(Page segmentation data)
-=-=-=-=-

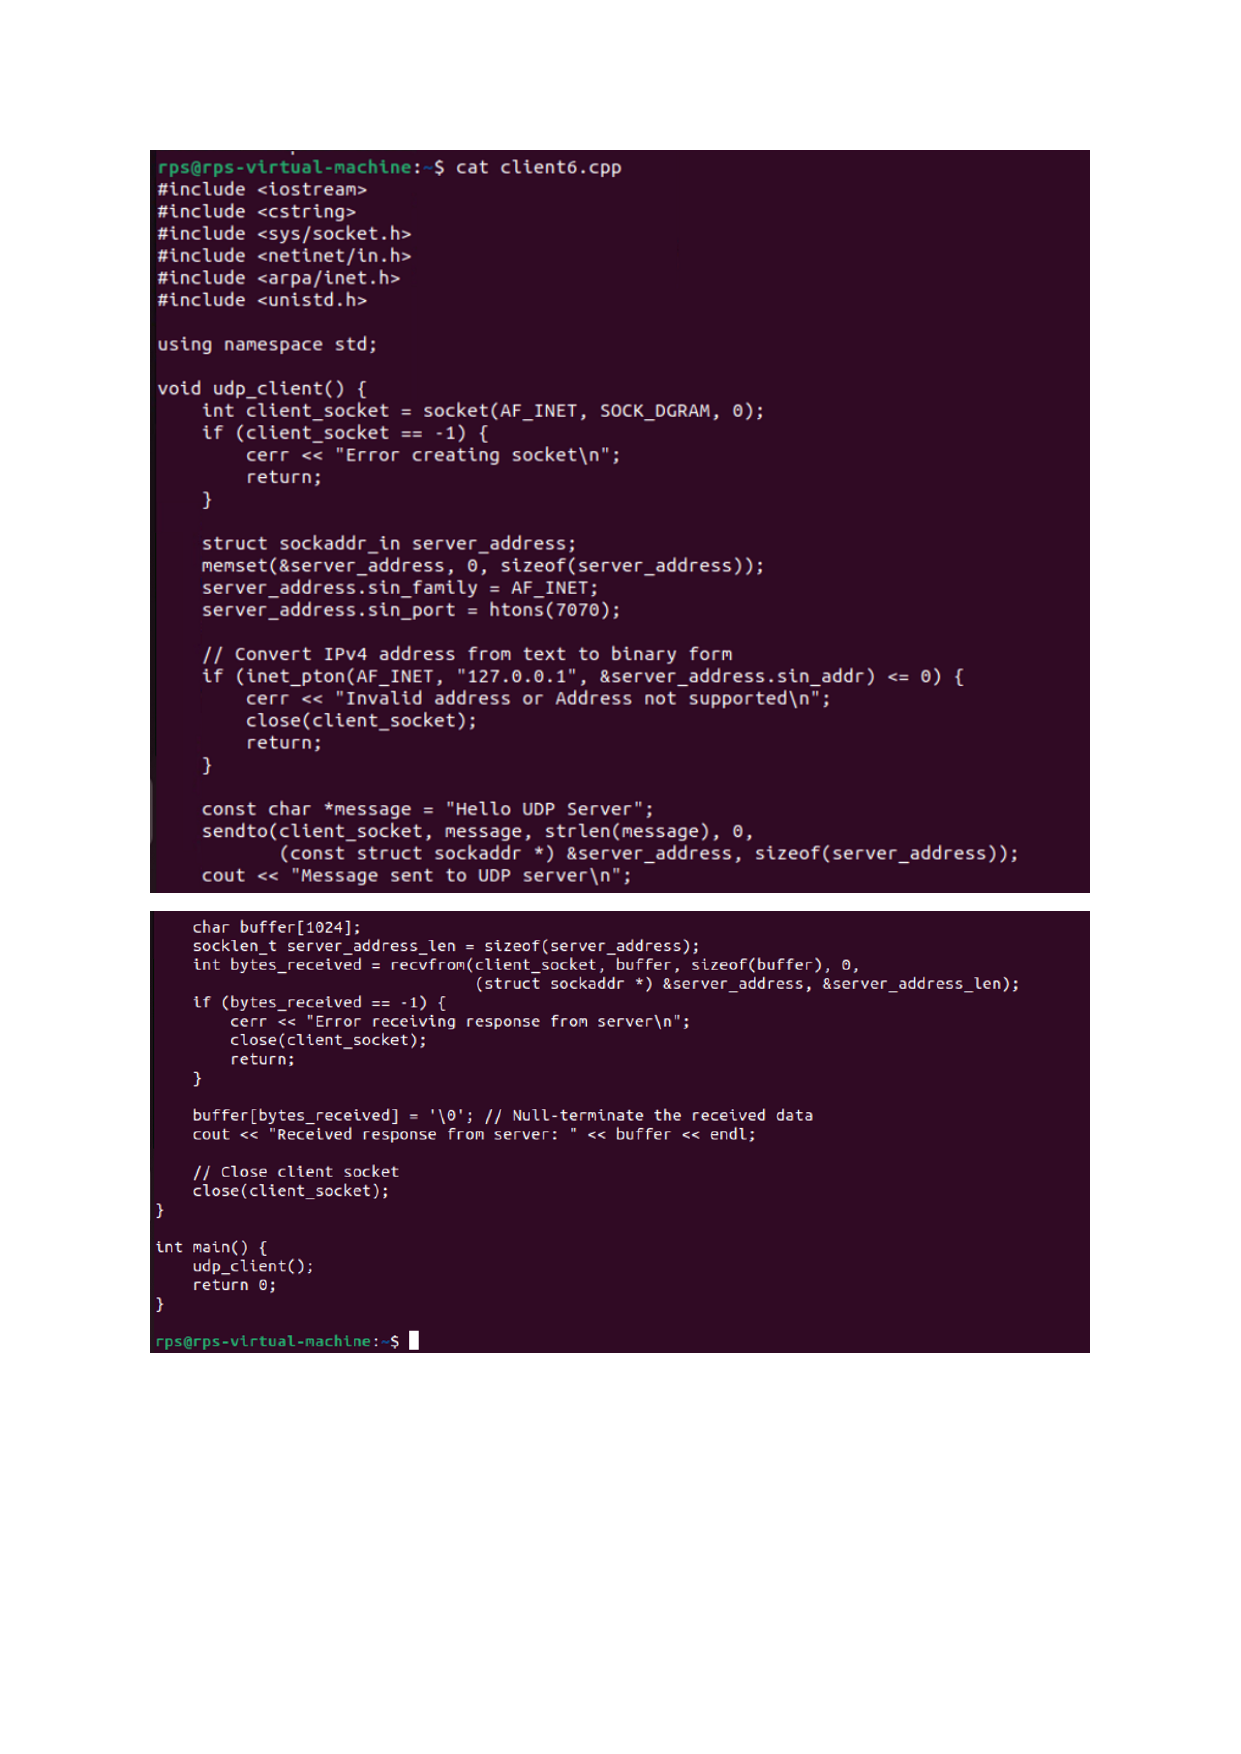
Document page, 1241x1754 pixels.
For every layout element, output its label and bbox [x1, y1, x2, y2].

picture [150, 911, 1090, 1353]
picture [150, 150, 1090, 893]
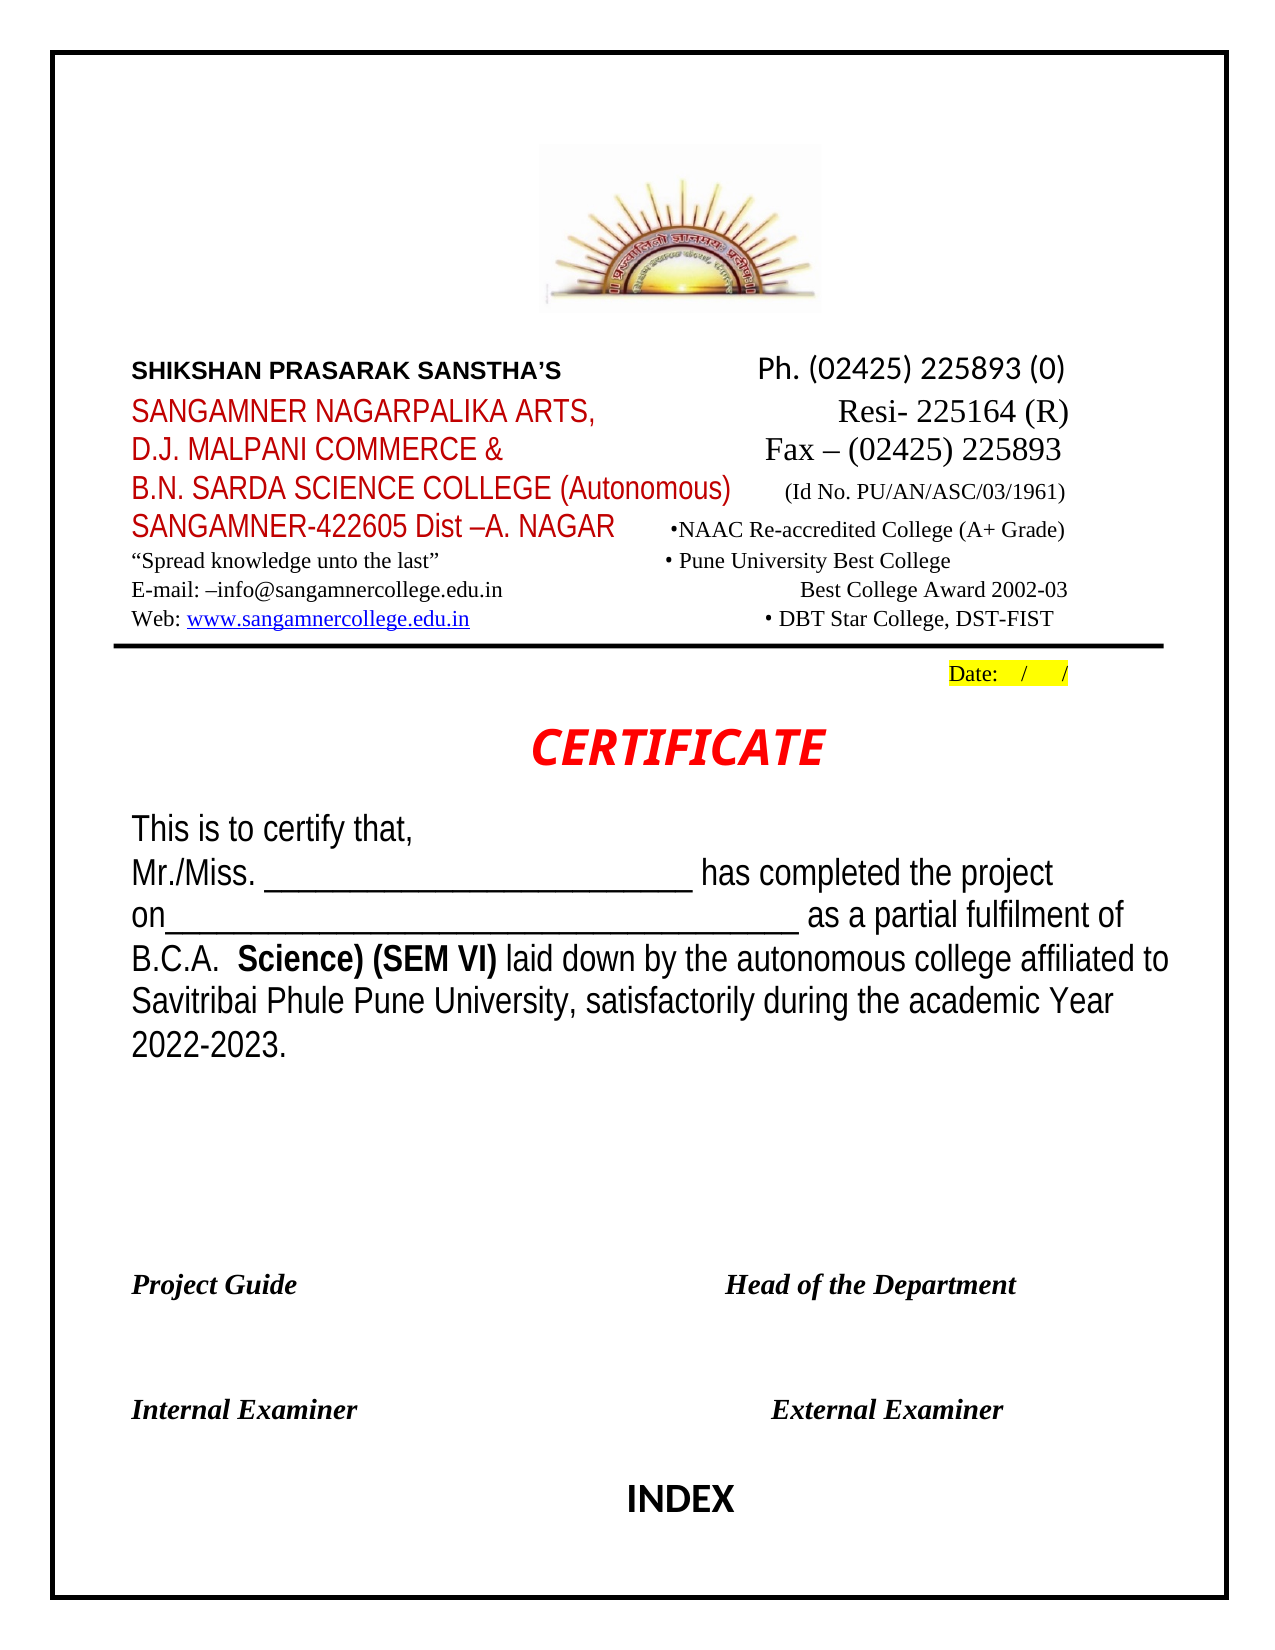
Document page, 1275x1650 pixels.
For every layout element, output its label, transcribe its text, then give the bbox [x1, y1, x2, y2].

text B.C.A. Science) (SEM VI) laid down by the autonomous college affiliated to Savitribai Phule Pune University, satisfactorily during the academic Year [131, 936, 1224, 1022]
text Web: www.sangamnercollege.edu.in • DBT Star College, DST-FIST [131, 602, 1224, 633]
text Date: / / [131, 659, 1224, 686]
text SHIKSHAN PRASARAK SANSTHA’S Ph. (02425) 225893 (0) [131, 347, 1224, 388]
text B.N. SARDA SCIENCE COLLEGE (Autonomous) (Id No. PU/AN/ASC/03/1961) [131, 468, 1224, 506]
text 2022-2023. [131, 1022, 1224, 1065]
text SANGAMNER-422605 Dist –A. NAGAR •NAAC Re-accredited College (A+ Grade) [131, 506, 1224, 544]
text Mr./Miss. _________________________ has completed the project on_____________________________________ as a partial fulfilment of [131, 850, 1224, 936]
text D.J. MALPANI COMMERCE & Fax – (02425) 225893 [131, 429, 1224, 468]
text Internal Examiner External Examiner [131, 1392, 1224, 1426]
text SANGAMNER NAGARPALIKA ARTS, Resi- 225164 (R) [131, 391, 1224, 429]
text “Spread knowledge unto the last” • Pune University Best College [131, 544, 1224, 576]
text Project Guide Head of the Department [131, 1267, 1224, 1301]
text CERTIFICATE [131, 712, 1224, 780]
text E-mail: –info@sangamnercollege.edu.in Best College Award 2002-03 [131, 576, 1224, 602]
text INDEX [131, 1472, 1224, 1523]
text This is to certify that, [131, 807, 1224, 850]
picture [538, 144, 822, 313]
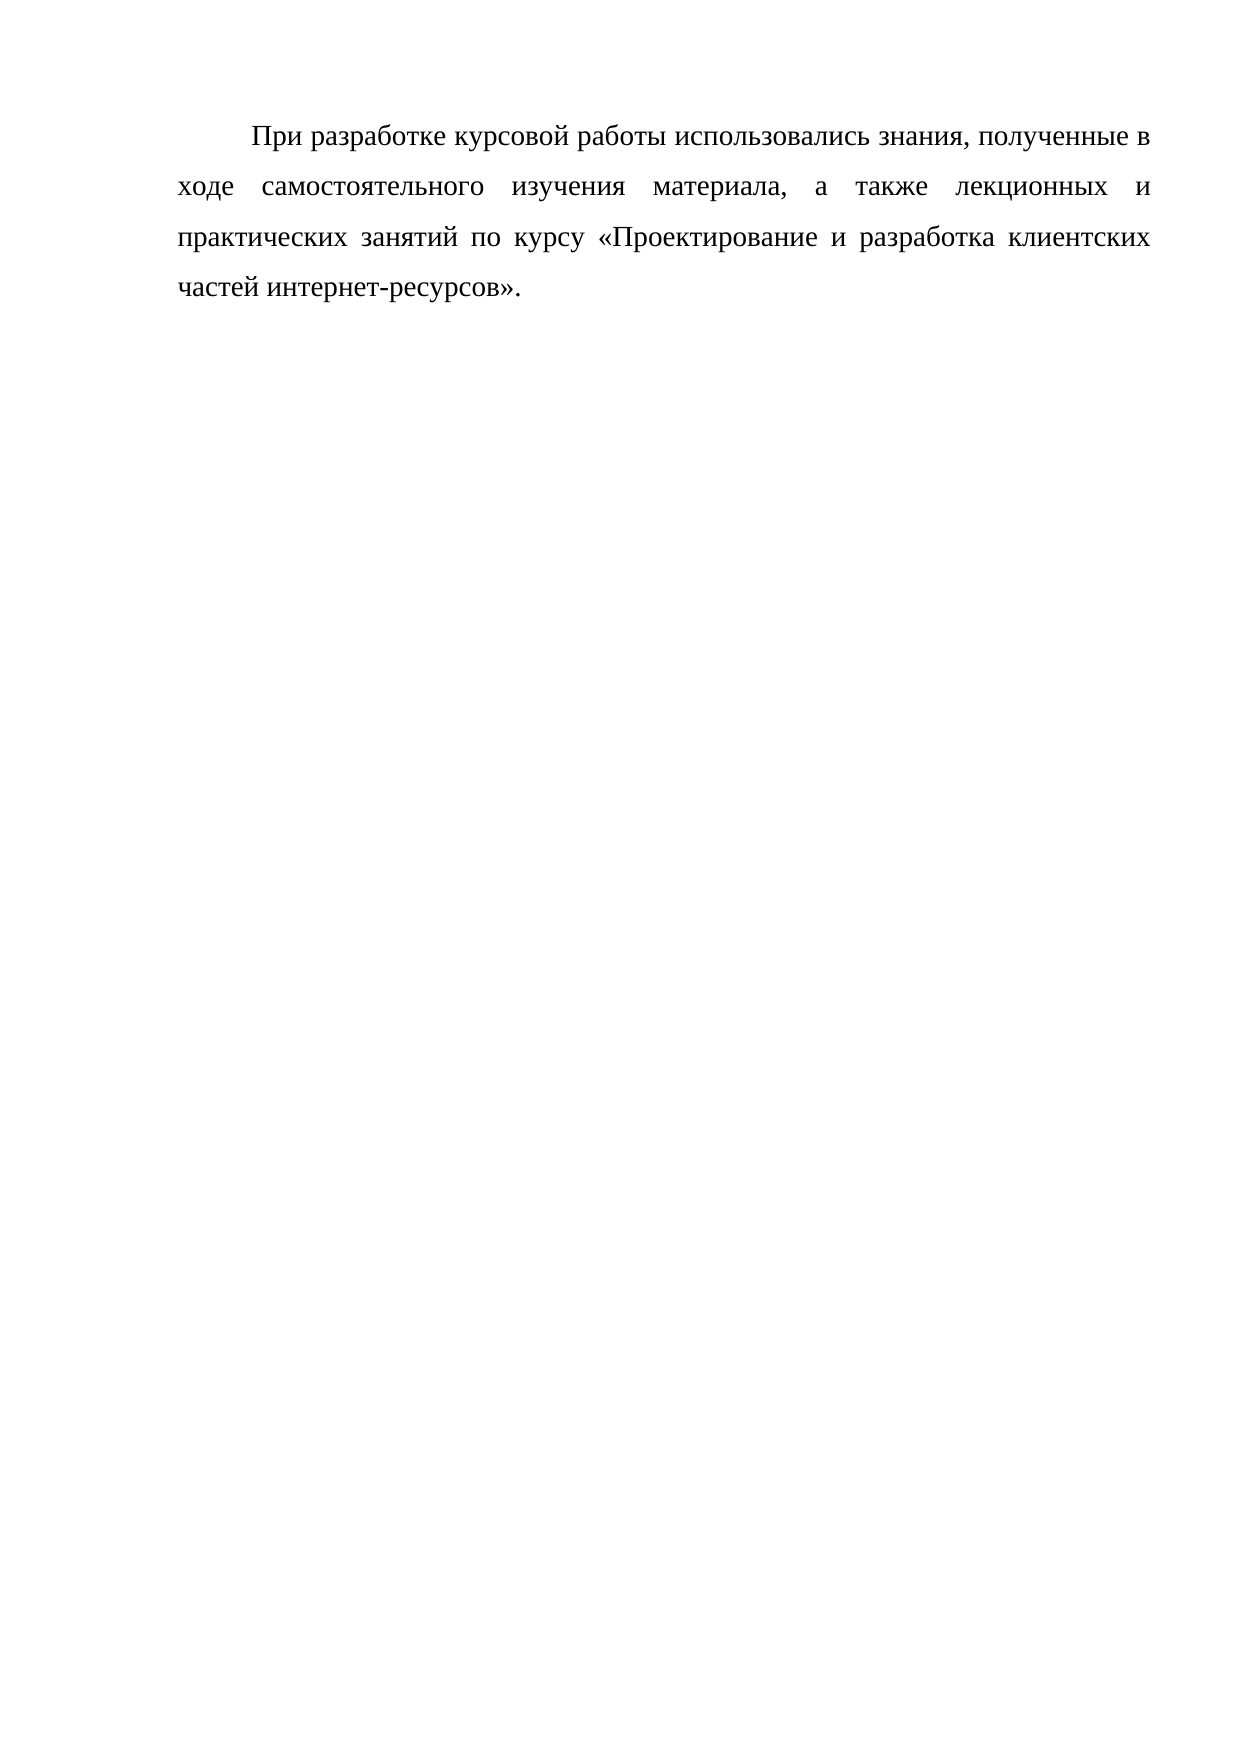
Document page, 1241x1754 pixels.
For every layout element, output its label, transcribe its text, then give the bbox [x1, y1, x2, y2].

text При разработке курсовой работы использовались знания, полученные в ходе самостоятельного изучения материала, а также лекционных и практических занятий по курсу «Проектирование и разработка клиентских частей интернет-ресурсов». [177, 118, 1152, 303]
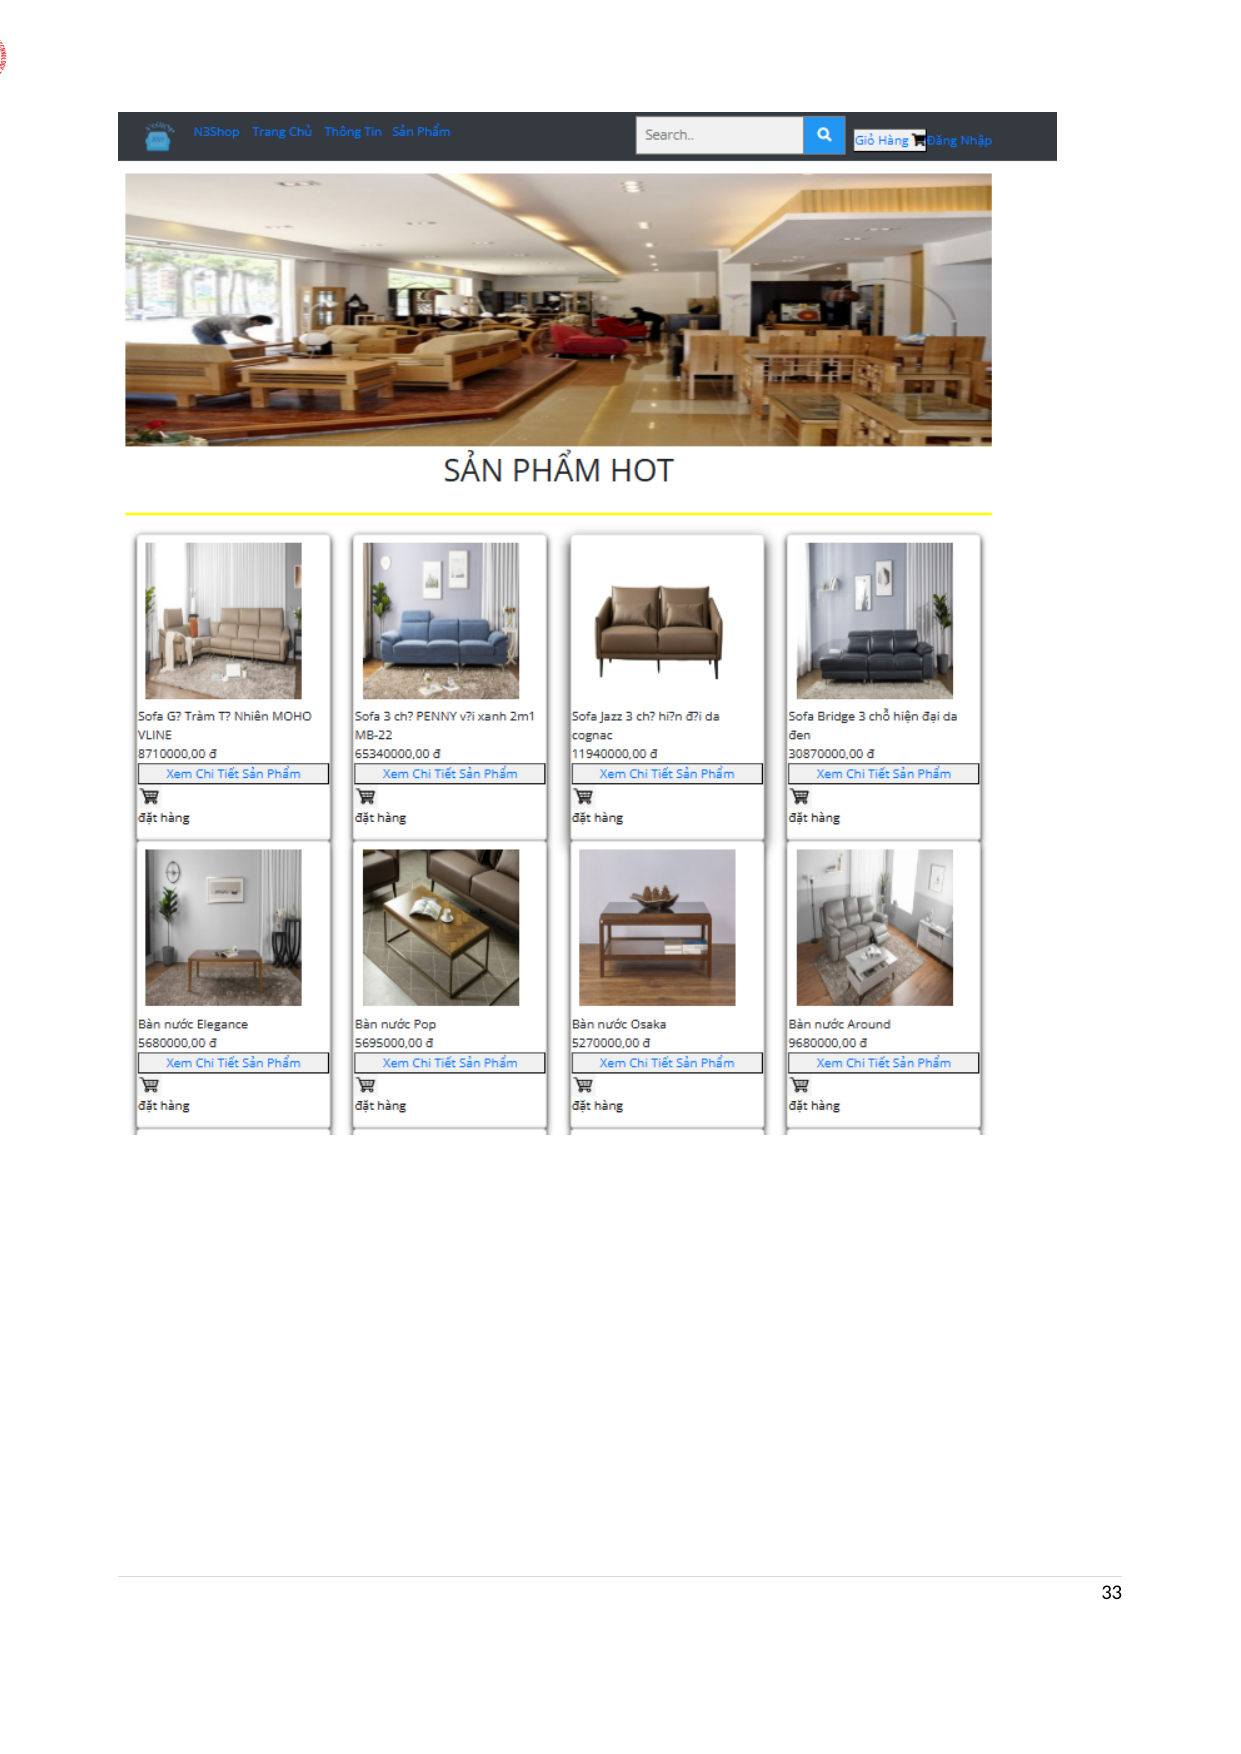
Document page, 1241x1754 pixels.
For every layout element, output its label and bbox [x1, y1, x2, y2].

picture [118, 112, 1057, 1135]
picture [0, 25, 7, 88]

-=-=-=-=-

WORK INSTRUCTION:
Transcribe all the lines above exactly; any image among them is skipped.

REPLY TO THE EXERCISE:
Document page, 1241x1754 pixels.
For every layout element, output its label and bbox [x1, y1, x2, y2].

picture [150, 911, 1090, 1353]
picture [150, 150, 1090, 893]
Document page, 1275x1650 pixels.
For every layout element, output its label, transcribe its text, then give the bbox [x1, y1, x2, y2].

text B.C.A. Science) (SEM VI) laid down by the autonomous college affiliated to Savitribai Phule Pune University, satisfactorily during the academic Year [131, 936, 1224, 1022]
text Web: www.sangamnercollege.edu.in • DBT Star College, DST-FIST [131, 602, 1224, 633]
text Date: / / [131, 659, 1224, 686]
text SHIKSHAN PRASARAK SANSTHA’S Ph. (02425) 225893 (0) [131, 347, 1224, 388]
text B.N. SARDA SCIENCE COLLEGE (Autonomous) (Id No. PU/AN/ASC/03/1961) [131, 468, 1224, 506]
text 2022-2023. [131, 1022, 1224, 1065]
text SANGAMNER-422605 Dist –A. NAGAR •NAAC Re-accredited College (A+ Grade) [131, 506, 1224, 544]
text Mr./Miss. _________________________ has completed the project on_____________________________________ as a partial fulfilment of [131, 850, 1224, 936]
text D.J. MALPANI COMMERCE & Fax – (02425) 225893 [131, 429, 1224, 468]
text Internal Examiner External Examiner [131, 1392, 1224, 1426]
text SANGAMNER NAGARPALIKA ARTS, Resi- 225164 (R) [131, 391, 1224, 429]
text “Spread knowledge unto the last” • Pune University Best College [131, 544, 1224, 576]
text Project Guide Head of the Department [131, 1267, 1224, 1301]
text CERTIFICATE [131, 712, 1224, 780]
text E-mail: –info@sangamnercollege.edu.in Best College Award 2002-03 [131, 576, 1224, 602]
text INDEX [131, 1472, 1224, 1523]
text This is to certify that, [131, 807, 1224, 850]
picture [538, 144, 822, 313]
Document page, 1241x1754 pixels.
For every layout element, output its label, transcribe its text, then give the bbox [x1, y1, x2, y2].

text При разработке курсовой работы использовались знания, полученные в ходе самостоятельного изучения материала, а также лекционных и практических занятий по курсу «Проектирование и разработка клиентских частей интернет-ресурсов». [177, 118, 1152, 303]
Document page, 1241x1754 pixels.
For every layout element, output its label and bbox [x1, y1, x2, y2].

picture [118, 112, 1057, 1135]
picture [0, 25, 7, 88]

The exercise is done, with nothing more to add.